** WORK ORDER **
Below are entries; output exactly the lines from the one with "Наши квалифицированные специалисты" to the one with "برنامج WindowBlinds", both included, and nothing else.

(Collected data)
---------------
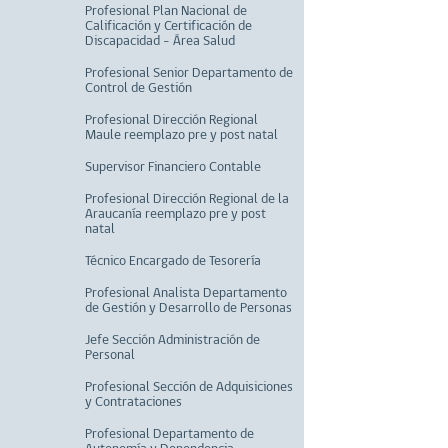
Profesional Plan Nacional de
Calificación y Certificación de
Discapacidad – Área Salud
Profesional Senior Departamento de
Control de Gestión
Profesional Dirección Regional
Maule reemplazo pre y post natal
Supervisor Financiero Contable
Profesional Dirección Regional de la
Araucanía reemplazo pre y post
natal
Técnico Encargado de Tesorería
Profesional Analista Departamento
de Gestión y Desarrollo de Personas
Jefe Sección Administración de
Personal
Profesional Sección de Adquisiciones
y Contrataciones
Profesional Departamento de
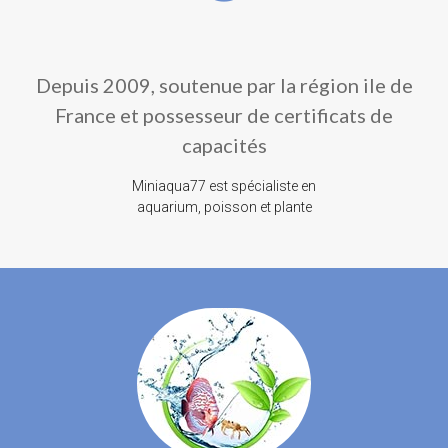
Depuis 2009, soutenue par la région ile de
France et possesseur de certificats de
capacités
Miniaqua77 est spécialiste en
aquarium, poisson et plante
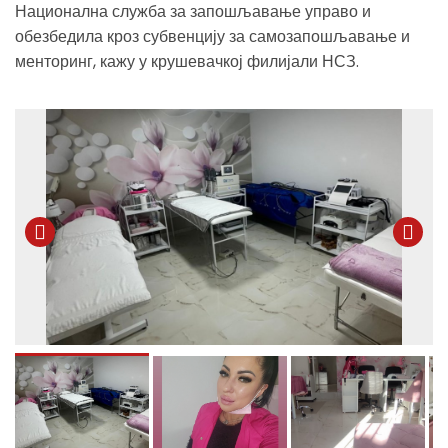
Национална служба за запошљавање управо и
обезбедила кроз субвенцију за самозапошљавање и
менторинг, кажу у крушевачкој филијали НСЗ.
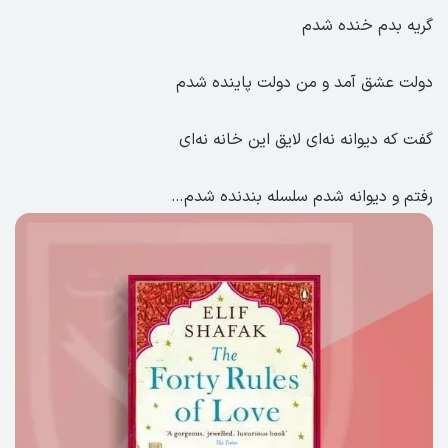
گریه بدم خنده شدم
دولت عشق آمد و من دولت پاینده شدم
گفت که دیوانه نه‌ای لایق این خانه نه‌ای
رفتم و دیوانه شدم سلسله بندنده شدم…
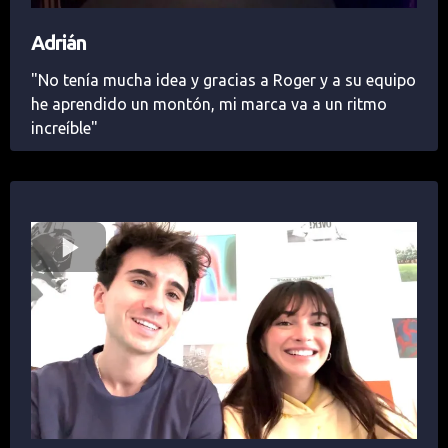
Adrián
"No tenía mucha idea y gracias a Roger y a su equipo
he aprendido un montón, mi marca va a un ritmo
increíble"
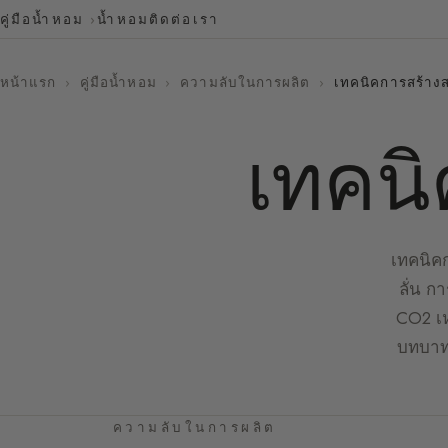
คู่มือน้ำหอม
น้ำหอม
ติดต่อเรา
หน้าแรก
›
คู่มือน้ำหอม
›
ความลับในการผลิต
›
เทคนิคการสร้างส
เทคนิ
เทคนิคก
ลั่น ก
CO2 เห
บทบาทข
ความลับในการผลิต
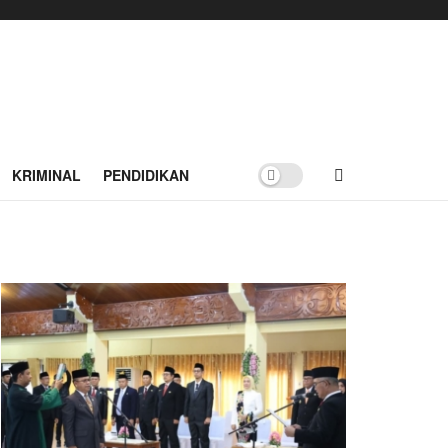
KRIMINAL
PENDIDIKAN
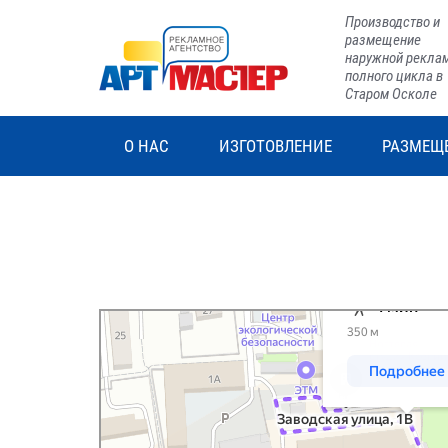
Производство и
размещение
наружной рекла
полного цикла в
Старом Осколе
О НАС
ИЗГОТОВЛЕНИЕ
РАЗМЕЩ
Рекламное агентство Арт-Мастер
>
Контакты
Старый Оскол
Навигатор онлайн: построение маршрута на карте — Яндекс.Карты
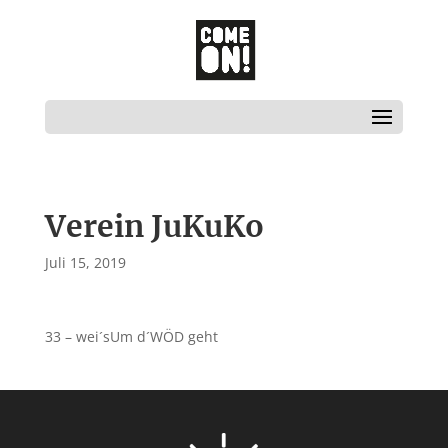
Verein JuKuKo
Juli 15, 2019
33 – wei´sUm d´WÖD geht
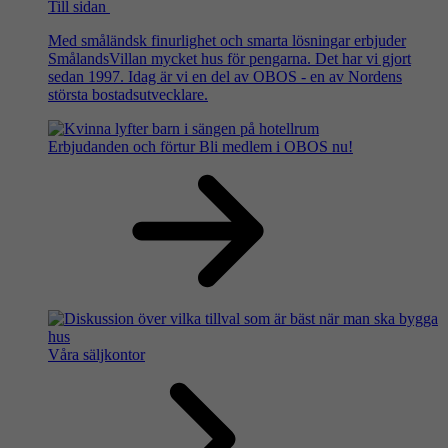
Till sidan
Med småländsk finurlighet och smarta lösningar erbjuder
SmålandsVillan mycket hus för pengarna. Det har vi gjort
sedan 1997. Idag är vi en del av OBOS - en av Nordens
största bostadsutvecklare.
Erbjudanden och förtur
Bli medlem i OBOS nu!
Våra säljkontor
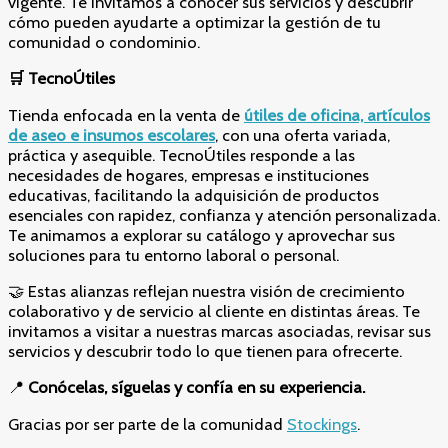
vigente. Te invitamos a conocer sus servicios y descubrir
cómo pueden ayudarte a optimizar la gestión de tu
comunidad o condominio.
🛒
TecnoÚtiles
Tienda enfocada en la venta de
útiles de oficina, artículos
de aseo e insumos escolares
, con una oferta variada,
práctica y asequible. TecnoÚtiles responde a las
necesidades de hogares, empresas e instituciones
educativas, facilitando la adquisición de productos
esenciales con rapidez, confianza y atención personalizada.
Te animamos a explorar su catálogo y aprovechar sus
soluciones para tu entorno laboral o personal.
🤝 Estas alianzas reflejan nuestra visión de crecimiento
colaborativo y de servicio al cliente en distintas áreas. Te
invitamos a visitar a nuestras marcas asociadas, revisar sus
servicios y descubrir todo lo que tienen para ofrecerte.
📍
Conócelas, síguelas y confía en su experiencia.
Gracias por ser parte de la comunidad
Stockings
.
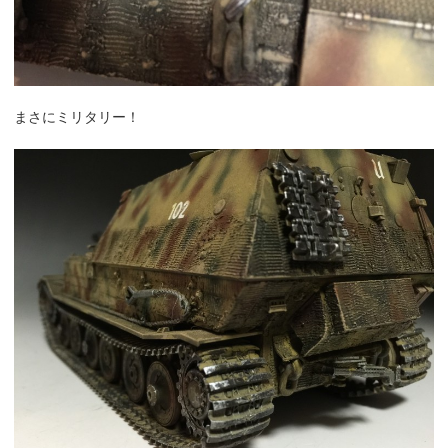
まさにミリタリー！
---------------
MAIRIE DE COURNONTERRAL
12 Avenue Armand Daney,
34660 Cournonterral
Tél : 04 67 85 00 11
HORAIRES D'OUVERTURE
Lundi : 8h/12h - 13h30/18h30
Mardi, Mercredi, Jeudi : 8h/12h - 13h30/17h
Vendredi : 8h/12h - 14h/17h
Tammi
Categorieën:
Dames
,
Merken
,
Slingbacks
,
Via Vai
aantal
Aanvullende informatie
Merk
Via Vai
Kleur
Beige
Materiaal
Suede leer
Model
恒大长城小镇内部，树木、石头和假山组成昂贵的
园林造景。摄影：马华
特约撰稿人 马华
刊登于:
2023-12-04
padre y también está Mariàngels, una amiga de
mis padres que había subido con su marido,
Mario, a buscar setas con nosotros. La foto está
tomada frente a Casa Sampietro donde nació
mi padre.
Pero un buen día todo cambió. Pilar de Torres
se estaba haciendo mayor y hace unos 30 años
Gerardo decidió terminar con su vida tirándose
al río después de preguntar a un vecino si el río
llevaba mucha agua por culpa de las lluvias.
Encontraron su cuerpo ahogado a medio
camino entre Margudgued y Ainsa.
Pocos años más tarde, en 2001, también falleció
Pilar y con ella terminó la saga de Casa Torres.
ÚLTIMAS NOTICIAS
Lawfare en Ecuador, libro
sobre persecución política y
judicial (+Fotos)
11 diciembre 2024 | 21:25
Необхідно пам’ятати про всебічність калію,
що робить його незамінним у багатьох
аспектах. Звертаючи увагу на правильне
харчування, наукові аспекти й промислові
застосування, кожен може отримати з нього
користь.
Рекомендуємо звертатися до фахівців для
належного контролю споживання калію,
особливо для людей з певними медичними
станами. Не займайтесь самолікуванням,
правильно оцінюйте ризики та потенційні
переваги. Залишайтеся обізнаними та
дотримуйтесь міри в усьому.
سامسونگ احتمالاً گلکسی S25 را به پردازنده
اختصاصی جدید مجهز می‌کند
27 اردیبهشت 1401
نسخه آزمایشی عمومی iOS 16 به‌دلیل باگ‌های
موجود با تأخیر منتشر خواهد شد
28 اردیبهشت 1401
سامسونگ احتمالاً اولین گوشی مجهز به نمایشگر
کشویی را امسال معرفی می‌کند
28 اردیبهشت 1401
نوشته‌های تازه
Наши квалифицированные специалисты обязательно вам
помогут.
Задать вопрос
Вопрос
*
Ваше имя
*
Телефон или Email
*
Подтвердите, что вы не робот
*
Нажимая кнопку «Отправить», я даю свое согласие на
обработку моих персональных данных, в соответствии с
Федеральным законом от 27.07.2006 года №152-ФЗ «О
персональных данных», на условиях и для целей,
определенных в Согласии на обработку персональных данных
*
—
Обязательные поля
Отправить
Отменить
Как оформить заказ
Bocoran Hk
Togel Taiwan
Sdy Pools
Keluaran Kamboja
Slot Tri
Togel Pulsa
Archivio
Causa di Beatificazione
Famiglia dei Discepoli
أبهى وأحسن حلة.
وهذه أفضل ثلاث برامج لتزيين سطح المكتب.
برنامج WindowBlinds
---------------
** RESULT BELOW **
Наши квалифицированные специалисты обязательно вам
помогут.
Задать вопрос
Вопрос
*
Ваше имя
*
Телефон или Email
*
Подтвердите, что вы не робот
*
Нажимая кнопку «Отправить», я даю свое согласие на
обработку моих персональных данных, в соответствии с
Федеральным законом от 27.07.2006 года №152-ФЗ «О
персональных данных», на условиях и для целей,
определенных в Согласии на обработку персональных данных
*
—
Обязательные поля
Отправить
Отменить
Как оформить заказ
Bocoran Hk
Togel Taiwan
Sdy Pools
Keluaran Kamboja
Slot Tri
Togel Pulsa
Archivio
Causa di Beatificazione
Famiglia dei Discepoli
أبهى وأحسن حلة.
وهذه أفضل ثلاث برامج لتزيين سطح المكتب.
برنامج WindowBlinds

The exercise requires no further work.